═════ Data provided

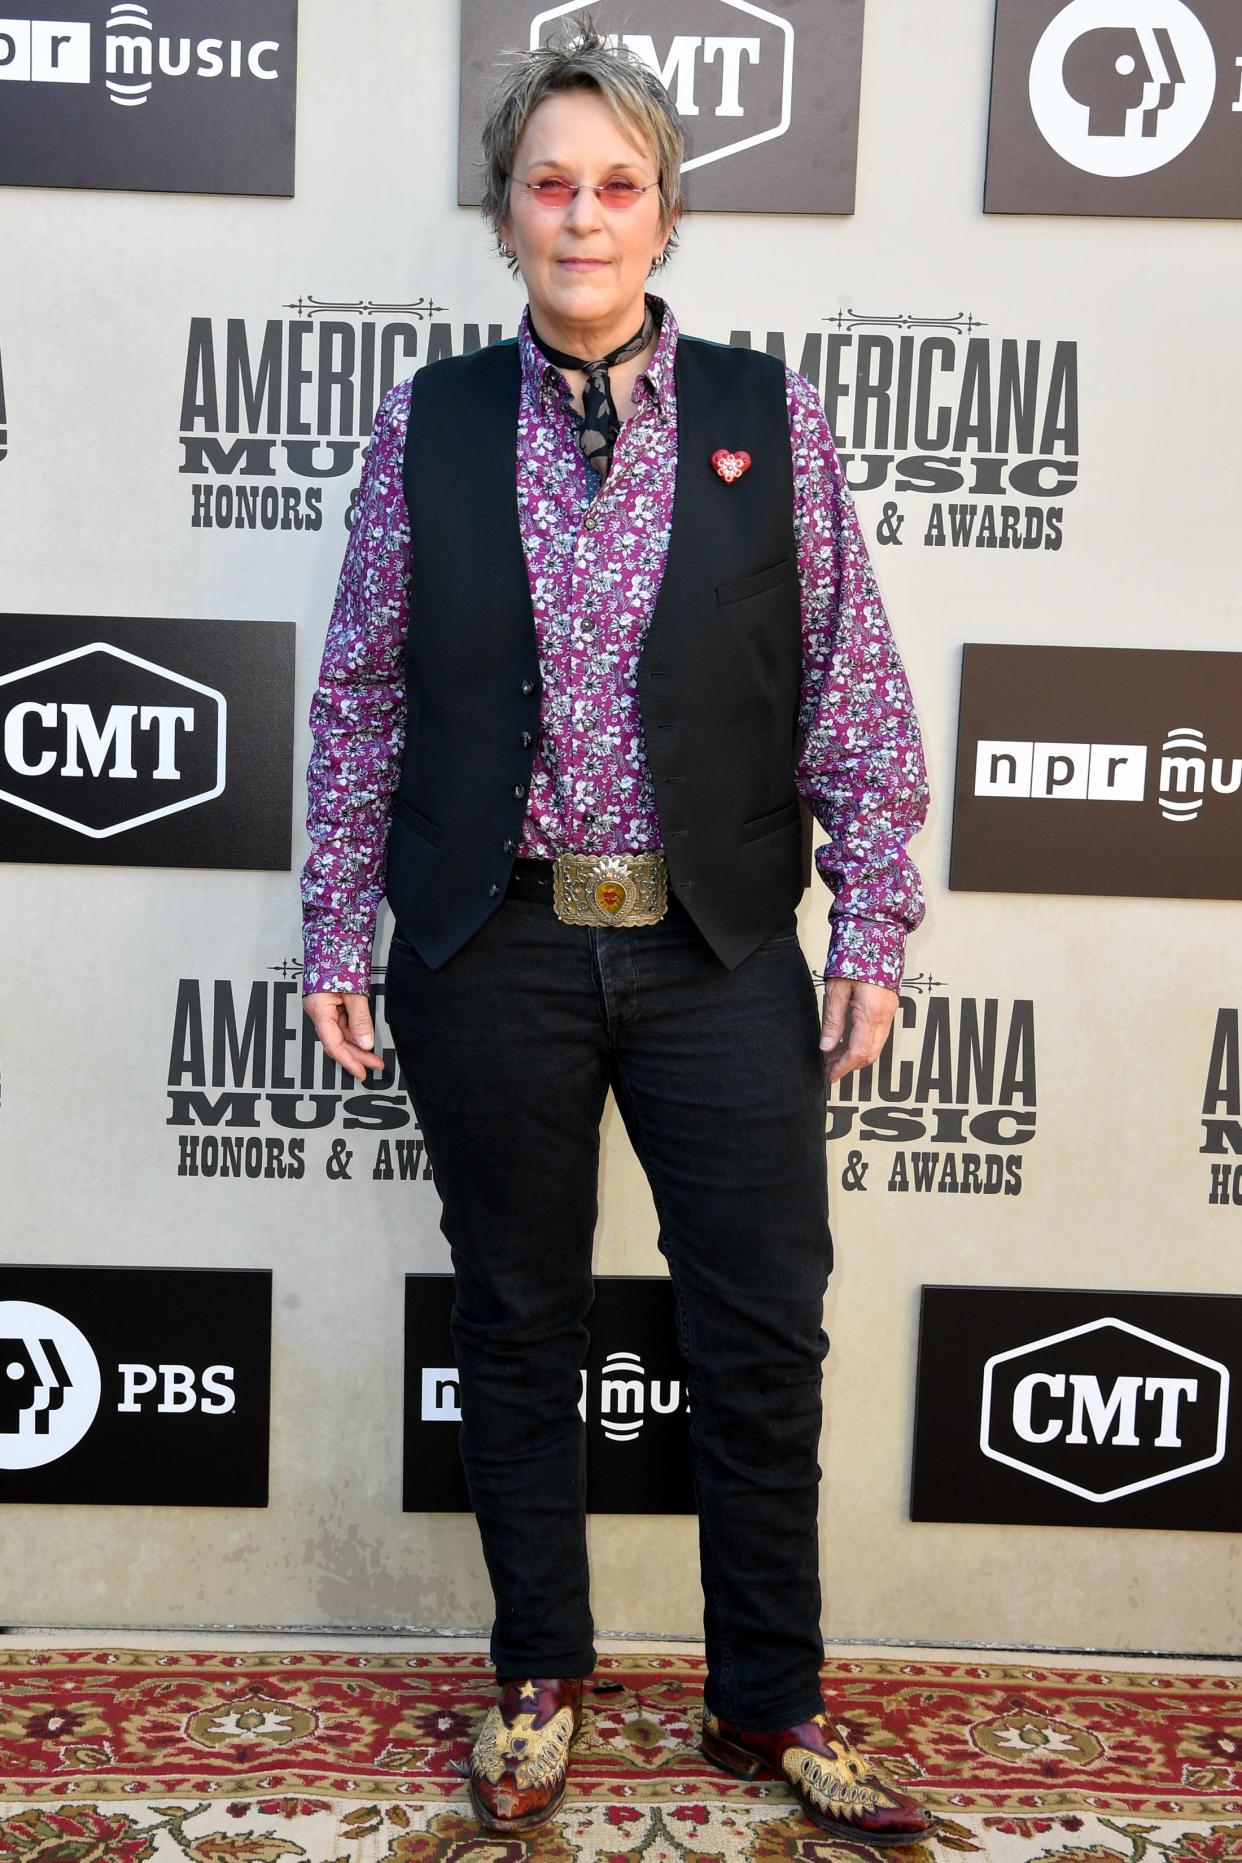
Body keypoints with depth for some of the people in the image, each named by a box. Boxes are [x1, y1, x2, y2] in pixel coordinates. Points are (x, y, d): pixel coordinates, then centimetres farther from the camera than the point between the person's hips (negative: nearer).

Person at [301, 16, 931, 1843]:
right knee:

══════════

# [What is being asked]
Rewrite all of the data above with "pixel coordinates" switched to "image coordinates", keeping everything else the same. Leave out the pictures.

# [Task result]
Body keypoints with depth for some of the people in the image, each named by a box. Boxes are [x1, y1, x2, y2] in image coordinates. Points are (x, y, d): image coordinates, then centimetres farther from the camera than the point between the person's hips (negative: nearer).

Person at [301, 16, 931, 1843]:
right knee:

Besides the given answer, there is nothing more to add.